Chapter 273 - Stress and γ-H2AX

Abstract

This chapter discusses the concept of stresses that may induce DSB formation, the mechanisms of various cellular responses, and methods of DSB detection. Stress occurs when a cell or organism is subjected to a non-optimal environment leading to cell death or cellular damage. One type of genomic damage that is a serious threat to cell health is the DNA double-stranded break (DSB) because of its propensity to induce irreversible genomic rearrangements, which, if not fatal, may promote cellular oncogenesis. However, even in an optimum environment, DSBs can originate as part of normal cellular processes. One potential damage source is the presence of reactive oxygen species (ROS) in cells.

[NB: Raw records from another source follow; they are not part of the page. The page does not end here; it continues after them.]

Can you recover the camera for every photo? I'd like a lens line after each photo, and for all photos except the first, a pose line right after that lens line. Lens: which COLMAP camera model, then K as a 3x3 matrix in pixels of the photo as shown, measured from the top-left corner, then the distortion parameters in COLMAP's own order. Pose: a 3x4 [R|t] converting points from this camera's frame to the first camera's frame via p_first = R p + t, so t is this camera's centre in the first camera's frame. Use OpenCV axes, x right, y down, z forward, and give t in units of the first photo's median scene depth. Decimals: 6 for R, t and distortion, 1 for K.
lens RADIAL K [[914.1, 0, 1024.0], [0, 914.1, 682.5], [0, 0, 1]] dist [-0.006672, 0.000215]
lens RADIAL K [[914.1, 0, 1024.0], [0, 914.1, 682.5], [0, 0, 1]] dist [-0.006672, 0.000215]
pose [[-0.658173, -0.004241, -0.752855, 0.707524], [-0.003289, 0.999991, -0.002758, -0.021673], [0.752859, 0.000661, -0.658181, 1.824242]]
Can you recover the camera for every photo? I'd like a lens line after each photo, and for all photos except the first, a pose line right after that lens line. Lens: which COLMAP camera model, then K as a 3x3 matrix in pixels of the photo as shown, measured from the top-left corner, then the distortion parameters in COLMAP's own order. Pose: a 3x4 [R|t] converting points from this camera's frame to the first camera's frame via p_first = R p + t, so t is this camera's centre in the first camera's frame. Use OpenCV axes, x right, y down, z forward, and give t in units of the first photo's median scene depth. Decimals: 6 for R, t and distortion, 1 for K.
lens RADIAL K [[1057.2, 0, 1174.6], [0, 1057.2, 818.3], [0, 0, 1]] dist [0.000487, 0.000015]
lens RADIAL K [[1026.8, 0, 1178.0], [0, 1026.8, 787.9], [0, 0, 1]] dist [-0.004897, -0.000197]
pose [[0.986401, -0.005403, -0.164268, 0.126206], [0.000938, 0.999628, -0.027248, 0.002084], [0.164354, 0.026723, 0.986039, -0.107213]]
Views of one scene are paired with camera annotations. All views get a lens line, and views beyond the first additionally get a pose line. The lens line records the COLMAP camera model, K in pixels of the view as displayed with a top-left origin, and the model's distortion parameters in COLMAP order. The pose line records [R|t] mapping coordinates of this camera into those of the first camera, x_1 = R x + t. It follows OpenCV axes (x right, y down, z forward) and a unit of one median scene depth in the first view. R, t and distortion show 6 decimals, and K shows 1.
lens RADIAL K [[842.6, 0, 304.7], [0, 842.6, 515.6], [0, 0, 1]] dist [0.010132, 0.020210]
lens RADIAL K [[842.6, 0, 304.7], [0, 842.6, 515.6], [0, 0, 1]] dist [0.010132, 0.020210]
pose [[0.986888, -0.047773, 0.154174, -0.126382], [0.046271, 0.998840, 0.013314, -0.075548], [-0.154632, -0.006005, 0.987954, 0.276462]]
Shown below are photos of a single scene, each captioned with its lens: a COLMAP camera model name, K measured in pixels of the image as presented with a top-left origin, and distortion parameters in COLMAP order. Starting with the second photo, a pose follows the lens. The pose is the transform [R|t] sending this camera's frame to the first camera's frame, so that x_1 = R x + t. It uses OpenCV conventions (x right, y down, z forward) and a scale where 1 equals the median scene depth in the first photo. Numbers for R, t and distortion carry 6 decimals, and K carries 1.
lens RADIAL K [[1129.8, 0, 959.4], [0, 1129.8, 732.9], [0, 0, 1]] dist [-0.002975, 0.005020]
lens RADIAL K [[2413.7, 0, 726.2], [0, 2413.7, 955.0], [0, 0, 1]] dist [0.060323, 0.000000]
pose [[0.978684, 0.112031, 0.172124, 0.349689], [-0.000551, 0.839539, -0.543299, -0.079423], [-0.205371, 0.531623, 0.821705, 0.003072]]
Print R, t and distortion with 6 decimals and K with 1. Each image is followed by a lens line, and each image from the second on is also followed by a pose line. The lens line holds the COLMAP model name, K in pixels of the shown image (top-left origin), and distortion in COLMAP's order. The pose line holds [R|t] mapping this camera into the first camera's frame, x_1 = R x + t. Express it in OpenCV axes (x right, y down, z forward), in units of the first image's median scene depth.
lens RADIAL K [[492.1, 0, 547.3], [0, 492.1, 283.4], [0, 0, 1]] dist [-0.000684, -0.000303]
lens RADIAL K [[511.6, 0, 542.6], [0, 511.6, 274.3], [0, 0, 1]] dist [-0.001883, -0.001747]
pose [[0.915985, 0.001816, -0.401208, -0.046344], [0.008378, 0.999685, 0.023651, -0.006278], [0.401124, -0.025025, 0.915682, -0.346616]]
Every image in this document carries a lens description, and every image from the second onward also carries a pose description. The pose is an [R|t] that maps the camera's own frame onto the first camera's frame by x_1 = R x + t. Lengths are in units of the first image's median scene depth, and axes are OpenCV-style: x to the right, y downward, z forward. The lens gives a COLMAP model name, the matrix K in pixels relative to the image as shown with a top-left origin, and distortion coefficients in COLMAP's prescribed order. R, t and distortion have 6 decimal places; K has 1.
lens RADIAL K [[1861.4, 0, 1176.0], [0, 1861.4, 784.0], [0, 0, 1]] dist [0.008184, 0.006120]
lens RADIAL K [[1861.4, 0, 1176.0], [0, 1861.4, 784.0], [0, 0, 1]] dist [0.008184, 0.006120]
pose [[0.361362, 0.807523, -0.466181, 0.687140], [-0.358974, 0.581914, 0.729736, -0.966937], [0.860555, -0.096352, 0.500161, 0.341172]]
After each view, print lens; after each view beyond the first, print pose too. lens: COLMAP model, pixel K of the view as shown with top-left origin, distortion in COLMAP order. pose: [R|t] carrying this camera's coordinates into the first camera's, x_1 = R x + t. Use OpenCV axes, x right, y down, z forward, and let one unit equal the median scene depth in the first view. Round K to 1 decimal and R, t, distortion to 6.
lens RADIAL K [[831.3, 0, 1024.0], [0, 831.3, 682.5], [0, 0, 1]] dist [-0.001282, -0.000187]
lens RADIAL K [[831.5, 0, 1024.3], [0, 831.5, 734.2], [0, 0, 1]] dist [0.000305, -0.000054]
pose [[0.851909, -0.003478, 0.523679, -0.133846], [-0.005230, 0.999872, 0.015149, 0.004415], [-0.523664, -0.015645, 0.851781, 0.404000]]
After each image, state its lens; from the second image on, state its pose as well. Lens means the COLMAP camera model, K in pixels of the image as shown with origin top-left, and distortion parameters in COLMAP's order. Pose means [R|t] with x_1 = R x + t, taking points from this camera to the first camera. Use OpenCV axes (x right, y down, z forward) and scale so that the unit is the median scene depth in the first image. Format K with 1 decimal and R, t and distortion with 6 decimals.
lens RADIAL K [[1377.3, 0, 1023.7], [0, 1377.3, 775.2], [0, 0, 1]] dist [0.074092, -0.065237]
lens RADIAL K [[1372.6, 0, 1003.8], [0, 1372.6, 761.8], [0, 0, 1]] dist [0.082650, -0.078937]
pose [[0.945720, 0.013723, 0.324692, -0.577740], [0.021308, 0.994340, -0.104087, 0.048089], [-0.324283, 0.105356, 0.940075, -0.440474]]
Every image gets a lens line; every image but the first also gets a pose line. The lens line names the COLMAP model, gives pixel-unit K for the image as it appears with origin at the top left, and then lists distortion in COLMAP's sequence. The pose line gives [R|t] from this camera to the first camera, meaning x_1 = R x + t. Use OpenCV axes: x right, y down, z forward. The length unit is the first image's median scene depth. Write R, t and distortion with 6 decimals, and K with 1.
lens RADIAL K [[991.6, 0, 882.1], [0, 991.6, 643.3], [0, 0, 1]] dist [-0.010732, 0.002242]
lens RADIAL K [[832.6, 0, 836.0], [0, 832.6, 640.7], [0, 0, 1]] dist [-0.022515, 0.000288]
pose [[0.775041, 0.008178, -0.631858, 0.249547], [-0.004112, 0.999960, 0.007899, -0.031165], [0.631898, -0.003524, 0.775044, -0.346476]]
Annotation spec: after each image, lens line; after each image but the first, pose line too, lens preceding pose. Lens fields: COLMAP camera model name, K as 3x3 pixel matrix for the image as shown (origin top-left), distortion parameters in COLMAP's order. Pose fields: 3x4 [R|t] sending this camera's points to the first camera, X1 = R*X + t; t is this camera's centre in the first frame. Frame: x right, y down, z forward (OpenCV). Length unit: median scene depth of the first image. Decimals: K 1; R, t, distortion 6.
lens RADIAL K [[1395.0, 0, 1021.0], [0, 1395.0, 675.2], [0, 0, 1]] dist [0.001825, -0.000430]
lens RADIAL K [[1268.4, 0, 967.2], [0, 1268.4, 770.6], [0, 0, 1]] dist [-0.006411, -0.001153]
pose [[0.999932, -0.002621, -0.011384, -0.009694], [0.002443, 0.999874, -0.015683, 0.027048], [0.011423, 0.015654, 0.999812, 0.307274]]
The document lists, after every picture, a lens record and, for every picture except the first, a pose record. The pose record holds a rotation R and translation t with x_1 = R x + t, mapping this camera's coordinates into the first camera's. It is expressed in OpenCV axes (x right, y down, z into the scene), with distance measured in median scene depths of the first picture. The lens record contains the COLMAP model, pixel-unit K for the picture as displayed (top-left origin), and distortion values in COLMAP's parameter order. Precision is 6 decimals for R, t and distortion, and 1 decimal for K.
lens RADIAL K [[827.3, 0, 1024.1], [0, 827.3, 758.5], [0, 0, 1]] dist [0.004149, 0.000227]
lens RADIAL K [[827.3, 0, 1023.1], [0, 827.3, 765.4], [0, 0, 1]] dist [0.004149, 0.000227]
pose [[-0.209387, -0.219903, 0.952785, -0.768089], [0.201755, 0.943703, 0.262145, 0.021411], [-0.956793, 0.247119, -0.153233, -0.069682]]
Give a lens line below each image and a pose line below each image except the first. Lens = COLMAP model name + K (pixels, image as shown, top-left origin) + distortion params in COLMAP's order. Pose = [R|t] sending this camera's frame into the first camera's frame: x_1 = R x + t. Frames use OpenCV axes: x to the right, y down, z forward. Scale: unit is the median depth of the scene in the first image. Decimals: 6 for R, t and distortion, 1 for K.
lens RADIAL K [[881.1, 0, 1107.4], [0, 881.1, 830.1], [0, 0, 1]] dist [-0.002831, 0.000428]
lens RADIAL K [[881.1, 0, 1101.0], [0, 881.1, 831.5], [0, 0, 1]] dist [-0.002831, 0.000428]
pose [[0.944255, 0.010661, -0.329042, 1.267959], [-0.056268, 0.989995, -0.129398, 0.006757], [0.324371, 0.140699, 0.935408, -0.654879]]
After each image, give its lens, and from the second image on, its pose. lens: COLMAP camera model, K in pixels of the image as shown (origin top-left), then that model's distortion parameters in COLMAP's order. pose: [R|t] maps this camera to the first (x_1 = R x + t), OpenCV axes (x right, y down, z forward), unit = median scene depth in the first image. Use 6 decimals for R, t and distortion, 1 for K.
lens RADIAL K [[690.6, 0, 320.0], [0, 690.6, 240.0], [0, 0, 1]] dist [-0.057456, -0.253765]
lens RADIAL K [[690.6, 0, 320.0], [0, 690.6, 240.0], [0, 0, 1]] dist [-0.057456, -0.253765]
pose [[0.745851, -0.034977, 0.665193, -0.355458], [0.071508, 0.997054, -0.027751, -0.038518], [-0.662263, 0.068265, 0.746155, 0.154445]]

Mutations in DNA damage repair proteins result in DSBs and elevated γ-H2AX formation, leading to genomic instability and cancer. DSBs may arise from a variety of exogenous chemical/physical sources, such as ionizing radiation (IR), radioactive isotopes, and cosmic radiation, or by non-ionizing radiation. To combat threats to genome integrity, living systems have evolved a highly regulated, intricate system of repair pathways. The DNA damage response (DDR) machinery helps maintain the health of the cell population and prevent cancer. A key protein in the DDR machinery is histone H2AX, which is one of the most rapid and sensitive cellular responses to DNA damage. Therefore the detection of γ-H2AX is a very powerful tool to monitor the effects of stress in the cellular environment.